Die Revision wendet sich nicht gegen die Feststellung des Berufungsgerichts, der Router der Beklagten habe über den Verschlüsselungsstandard WPA2 verfügt. Der WPA2-Standard ist als hinreichend sicher anerkannt (vgl. BGHZ 185, 330 Rn. 33 - Sommer unseres Lebens; Schmidt in: Auer-Reinsdorff/Conrad, Handbuch IT- und Datenschutzrecht, 2. Aufl., § 3 Rn. 261).


(2)

Die Revision macht ohne Erfolg geltend, nicht die Klägerin, sondern die Beklagte trage die Darlegungs- und Beweislast dafür, dass es sich um einen individuellen WLAN-Schlüssel gehandelt habe. Das Berufungsgericht hat zutreffend ausgeführt, dass der Anspruchsteller für sämtliche Voraussetzungen des geltend gemachten Anspruchs auf Abmahnkostenerstattung die Darlegungs- und Beweislast trägt (st. Rspr.; vgl. nur BGH, Urteil vom 15. November 2012 ­ I ZR 74/12, GRUR 2013, 511 Rn. 32 = WRP 2013, 799 - Morpheus; Urteil vom 12. Mai 2016 - I ZR 48/15, GRUR 2016, 1280 Rn. 32 = WRP 2017, 79 - Everytime we touch). Hierzu zählt im Falle der Störerhaftung auch die Verletzung der Prüfungspflicht durch den Anspruchsgegner. Da die Frage, welche Sicherheitsvorkehrungen der Anschlussinhaber bei Inbetriebnahme seines Routers getroffen hat, außerhalb des Wahrnehmungsbereichs des Anspruchstellers liegt, ist das Berufungsgericht ebenfalls zutreffend davon ausgegangen, dass dem Anschlussinhaber insoweit eine sekundäre Darlegungslast obliegt (vgl. - zur Überlassung des Internetanschlusses zur Nutzung durch Dritte - BGHZ 200, 76 Rn. 15 ff. - BearShare; BGH, GRUR 2016, 191 Rn. 37 - Tauschbörse III; GRUR 2016, 1280 Rn. 33 - Everytime we touch). Die Beurteilung des Berufungsgerichts, die Beklagte habe durch Angabe des Routertyps und des Passworts ihrer sekundären Darlegungslast genügt, ist revisionsrechtlich nicht zu beanstanden. Dasselbe gilt für die Beurteilung des Berufungsgerichts, die Klägerin sei für die Behauptung, es habe sich um einen für eine Vielzahl von Routern vergebenes Passwort gehandelt, beweisfällig geblieben.


(3)

Entgegen der Ansicht der Revision ist nicht schon deshalb von einer Pflichtverletzung der Beklagten auszugehen, weil nicht feststeht, dass die Beklagte die Sicherheit der Verschlüsselung und die Individualität des WLAN-Schlüssels überhaupt geprüft hat. Gesonderter Feststellungen hierzu bedurfte es nicht, um die Verletzung von Prüfungspflichten zu verneinen, weil bereits das vom Berufungsgericht festgestellte Verhalten der Beklagten - die Übernahme des werkseitig eingestellten Codes - den anzuwendenden Prüfungspflichten genügte. Das Berufungsgericht hat angenommen, im Zeitpunkt der Inbetriebnahme des Routers habe nicht davon ausgegangen werden können, der voreingestellte Code sei nicht sicher gewesen. Das Berufungsgericht hat hierzu ausgeführt, es hätten im Zeitpunkt der Inbetriebnahme des Routers keine Anhaltspunkte dafür bestanden, dass ein 16-stelliger Zahlenschlüssel generell oder im konkreten Fall ausspähbar gewesen wäre. Die Bedienungsanleitung habe zudem keinen Hinweis darauf enthalten, das voreingestellte Passwort zu ändern.

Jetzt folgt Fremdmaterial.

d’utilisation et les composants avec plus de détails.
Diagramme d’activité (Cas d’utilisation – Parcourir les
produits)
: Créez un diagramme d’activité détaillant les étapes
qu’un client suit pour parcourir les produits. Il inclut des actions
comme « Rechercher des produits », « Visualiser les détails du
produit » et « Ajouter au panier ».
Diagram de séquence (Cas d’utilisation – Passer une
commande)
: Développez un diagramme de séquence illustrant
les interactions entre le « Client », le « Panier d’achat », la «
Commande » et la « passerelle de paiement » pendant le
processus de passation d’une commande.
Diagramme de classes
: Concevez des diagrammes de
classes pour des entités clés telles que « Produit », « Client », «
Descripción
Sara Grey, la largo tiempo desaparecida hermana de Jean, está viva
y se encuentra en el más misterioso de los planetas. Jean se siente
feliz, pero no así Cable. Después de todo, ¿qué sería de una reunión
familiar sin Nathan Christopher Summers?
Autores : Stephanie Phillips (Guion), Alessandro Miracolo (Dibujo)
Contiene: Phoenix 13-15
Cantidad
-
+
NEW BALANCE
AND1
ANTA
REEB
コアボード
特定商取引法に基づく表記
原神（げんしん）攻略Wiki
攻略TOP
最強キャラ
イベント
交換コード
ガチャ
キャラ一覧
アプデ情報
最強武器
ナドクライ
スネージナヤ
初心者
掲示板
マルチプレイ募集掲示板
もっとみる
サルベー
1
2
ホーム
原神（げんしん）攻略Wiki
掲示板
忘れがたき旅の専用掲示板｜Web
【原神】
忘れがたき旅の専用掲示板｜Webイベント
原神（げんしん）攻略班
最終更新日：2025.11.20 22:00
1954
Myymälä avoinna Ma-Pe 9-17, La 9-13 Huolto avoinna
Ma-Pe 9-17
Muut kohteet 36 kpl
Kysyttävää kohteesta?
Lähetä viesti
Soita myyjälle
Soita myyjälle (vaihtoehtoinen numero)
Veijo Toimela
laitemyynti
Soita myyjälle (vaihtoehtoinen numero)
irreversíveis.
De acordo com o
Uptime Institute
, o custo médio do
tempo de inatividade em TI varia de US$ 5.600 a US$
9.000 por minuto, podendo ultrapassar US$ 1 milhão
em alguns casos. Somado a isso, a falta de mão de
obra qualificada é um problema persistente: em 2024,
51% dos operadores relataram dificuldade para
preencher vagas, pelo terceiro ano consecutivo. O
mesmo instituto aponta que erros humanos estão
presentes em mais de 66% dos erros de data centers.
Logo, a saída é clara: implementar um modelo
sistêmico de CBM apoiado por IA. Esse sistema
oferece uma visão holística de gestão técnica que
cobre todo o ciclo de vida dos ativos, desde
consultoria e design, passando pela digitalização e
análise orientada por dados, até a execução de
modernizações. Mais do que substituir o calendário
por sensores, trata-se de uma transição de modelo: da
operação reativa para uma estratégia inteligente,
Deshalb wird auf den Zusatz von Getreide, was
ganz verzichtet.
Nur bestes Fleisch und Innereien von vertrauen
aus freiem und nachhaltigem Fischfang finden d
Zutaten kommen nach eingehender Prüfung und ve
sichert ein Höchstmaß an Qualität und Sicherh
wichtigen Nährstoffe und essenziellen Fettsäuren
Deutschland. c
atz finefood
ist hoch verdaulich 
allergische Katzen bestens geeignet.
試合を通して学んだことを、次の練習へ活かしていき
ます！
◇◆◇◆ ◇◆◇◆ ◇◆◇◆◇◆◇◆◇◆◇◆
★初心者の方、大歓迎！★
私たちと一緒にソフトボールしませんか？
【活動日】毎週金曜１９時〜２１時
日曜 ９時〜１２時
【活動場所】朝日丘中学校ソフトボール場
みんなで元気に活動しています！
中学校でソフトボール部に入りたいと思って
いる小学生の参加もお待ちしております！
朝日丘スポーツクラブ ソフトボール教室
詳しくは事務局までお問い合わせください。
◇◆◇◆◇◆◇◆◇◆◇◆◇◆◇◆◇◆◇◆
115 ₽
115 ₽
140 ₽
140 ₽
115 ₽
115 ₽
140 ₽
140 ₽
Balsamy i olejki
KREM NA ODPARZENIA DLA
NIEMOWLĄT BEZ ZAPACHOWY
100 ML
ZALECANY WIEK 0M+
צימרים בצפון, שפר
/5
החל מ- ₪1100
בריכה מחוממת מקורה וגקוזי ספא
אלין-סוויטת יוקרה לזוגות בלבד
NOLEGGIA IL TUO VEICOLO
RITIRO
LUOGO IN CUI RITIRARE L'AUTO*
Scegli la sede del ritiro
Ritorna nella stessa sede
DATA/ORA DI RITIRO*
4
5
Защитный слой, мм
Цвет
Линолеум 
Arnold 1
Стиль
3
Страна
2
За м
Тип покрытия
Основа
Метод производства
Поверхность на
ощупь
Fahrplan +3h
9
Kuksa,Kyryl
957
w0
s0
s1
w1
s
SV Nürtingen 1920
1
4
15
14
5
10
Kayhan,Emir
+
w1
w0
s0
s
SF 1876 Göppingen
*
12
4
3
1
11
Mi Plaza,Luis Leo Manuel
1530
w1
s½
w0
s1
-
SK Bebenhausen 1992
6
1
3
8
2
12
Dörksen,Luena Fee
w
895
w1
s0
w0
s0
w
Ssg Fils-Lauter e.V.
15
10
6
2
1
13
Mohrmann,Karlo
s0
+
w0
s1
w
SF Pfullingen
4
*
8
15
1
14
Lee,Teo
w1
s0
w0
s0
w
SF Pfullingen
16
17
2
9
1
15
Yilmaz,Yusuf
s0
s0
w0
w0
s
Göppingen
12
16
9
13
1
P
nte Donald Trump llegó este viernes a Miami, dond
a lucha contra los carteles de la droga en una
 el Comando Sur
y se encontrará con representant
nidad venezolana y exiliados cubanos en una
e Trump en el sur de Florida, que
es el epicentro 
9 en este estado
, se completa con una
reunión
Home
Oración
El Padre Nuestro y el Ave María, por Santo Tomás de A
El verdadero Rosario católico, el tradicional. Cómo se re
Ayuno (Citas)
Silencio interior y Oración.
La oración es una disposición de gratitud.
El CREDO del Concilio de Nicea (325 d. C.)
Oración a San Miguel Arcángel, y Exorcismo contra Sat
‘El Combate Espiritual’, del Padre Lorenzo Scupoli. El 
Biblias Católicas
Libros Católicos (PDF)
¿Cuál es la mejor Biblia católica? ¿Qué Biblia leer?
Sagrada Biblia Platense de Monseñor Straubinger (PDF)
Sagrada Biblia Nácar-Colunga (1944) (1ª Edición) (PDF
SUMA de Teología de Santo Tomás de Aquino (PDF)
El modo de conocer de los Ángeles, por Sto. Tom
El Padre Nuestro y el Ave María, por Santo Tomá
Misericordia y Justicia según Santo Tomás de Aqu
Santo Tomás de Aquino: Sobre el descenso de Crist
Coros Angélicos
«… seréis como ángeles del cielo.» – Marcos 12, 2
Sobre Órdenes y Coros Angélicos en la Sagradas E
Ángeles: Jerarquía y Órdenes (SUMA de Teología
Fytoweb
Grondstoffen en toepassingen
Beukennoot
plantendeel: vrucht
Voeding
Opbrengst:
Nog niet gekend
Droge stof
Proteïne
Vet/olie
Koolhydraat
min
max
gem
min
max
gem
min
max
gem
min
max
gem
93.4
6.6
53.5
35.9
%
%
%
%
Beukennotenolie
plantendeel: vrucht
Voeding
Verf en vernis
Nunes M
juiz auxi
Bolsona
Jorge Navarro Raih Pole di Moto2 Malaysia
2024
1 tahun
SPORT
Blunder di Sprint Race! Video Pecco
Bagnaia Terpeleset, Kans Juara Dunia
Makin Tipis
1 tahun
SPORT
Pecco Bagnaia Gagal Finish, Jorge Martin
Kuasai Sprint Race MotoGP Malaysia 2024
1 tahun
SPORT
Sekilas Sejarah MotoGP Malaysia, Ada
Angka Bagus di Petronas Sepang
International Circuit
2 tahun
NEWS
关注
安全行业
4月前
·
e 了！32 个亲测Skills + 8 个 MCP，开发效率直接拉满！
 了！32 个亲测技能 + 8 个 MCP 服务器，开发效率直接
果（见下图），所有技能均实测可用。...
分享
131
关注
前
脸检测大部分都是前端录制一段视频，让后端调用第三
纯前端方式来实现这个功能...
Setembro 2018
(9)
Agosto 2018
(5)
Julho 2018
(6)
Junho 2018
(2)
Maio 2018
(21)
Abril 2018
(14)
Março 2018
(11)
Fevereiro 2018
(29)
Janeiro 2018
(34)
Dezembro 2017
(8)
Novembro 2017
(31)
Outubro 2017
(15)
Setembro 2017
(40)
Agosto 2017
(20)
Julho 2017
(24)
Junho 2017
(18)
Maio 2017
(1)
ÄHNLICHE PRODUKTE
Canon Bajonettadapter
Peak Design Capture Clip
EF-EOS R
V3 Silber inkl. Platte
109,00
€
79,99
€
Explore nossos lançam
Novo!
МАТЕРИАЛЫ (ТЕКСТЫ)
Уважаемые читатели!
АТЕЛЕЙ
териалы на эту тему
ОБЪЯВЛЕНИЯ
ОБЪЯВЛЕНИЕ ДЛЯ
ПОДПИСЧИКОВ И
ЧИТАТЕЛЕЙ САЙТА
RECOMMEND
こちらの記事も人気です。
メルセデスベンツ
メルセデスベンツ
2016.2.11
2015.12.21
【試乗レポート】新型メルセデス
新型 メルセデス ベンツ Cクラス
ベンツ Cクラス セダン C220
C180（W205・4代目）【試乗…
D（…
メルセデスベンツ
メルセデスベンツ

Gegen diese tatrichterliche Würdigung wendet sich die Revision ohne Erfolg. Ihr Hinweis, die Klägerin habe erstinstanzlich bestritten, dass durch die Verwendung der werkseitigen Verschlüsselung ein hohes Schutzniveau erreicht werden könne, welches den Zugriff unbefugter Dritter ausschließe, stellt die Würdigung des Berufungsgerichts nicht mit Erfolg in Frage. Die Revision vermag nicht aufzuzeigen, dass die Klägerin in erster oder zweiter Instanz substantiiert dargelegt hätte, das voreingestellte Passwort habe im Zeitpunkt des Kaufs des Routers nicht marktüblichen Sicherheitsstandards entsprochen. Mit ihrer Beanstandung, schon im Jahr 2007 habe instanzgerichtliche Rechtsprechung die Vergabe eines ausreichend langen Passworts aus einer losen Kombination von Buchstaben, Ziffern und Sonderzeichen für erforderlich und zumutbar gehalten, greift die Revision lediglich in revisionsrechtlich unbehelflicher Weise die tatrichterliche Würdigung an, für die Beklagte habe mangels besonderer Anhaltspunkte für die Unsicherheit des voreingestellten Passworts kein Anlass bestanden, das Passwort zu ändern.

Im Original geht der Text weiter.